Travis were probably pretty wet to many ears too. They had their own Yellow in Why Does It Always Rain On Me? just as much an exercise in self-pity really, but I much preferred it to Yellow. And I much preferred The Man Who to anything by Coldplay, although their second album was decent.Travis had a good knack with classic songwriting of the traditional sense, seemed like a proper band and walked a nice line between melancholy and positivity. Listening to these songs again now, they still touch and move me.
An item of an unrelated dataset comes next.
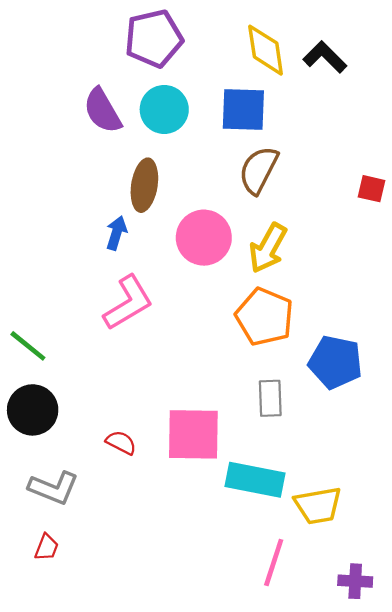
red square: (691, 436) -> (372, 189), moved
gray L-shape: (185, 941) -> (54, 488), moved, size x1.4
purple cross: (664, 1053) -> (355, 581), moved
Elsewhere, Shack put out another fine album in HMS Fable. They and Michael Head in particular, were one of the great unheralded treats of the Nineties. Blur put out another strong record in 13. I went for Red Hot Chili Peppers for the one and only time in 1999, buying a bootleg copy of  Californication while I was in Sicily with The Otherside in particular holding me under a spell for a while. I wouldn'y stand by the whole record but I would by that and Scar Tisue. Much else on the record is simply horrible. 

Talking of horrible, perhaps Eminem's Slim Shady LP was the record of the year in some ways. There seemed to be a fair bit of cynicism and misanthropy in the air at the time. But I'm not prepared to endorse cynicism and misanthropy anymore, so it gets seventh. Meanwhile, we all waited for the new millenium with a certain amount of anxiety rather than partying like it was 1999. Perhaps we were right. 9/11 after all was less than two calendar years away.

* The Sigur Rois record is certainly a rather lovely one. Other honorary mentions for Summerteeth, (I've never disliked a Wilco record without ever truly loving one, they're a byword for quiet consistency), and Mos Def's Black on Both Sides

1. Travis - The Man Who


2. Shack - HMS Fable


3. Blur - 13


4. Beth Orton - Central Reservation


5. Red Hot Chili Peppers - Californication


6. Underworld - Beaucoup Fish

7. Eminem - The Slim Shady LP


8. Beck - Midnite Vultures


9. Gomez - Liquid Skin


10. The Charlatans - Us And Us Only


Me? I went to Austria for three months on a teaching tour with a language school. Towards the end it felt like we were on either a tour of America as roadies with The Who or else at the Battle of Stalingrad. Hotel rooms began to get mistreated. It was a highly memorable experience anyhow. But possibly not something you should do every year.

Then at the end of the year I packed my bags and went to Catania, Sicily for a school year at another private language school. Nominally to teach but really to write my novel which I misguidedly thought the world needed. I was wrong. It wasn't that good as it turned out. But the experience I had there was one of the best of my entire life.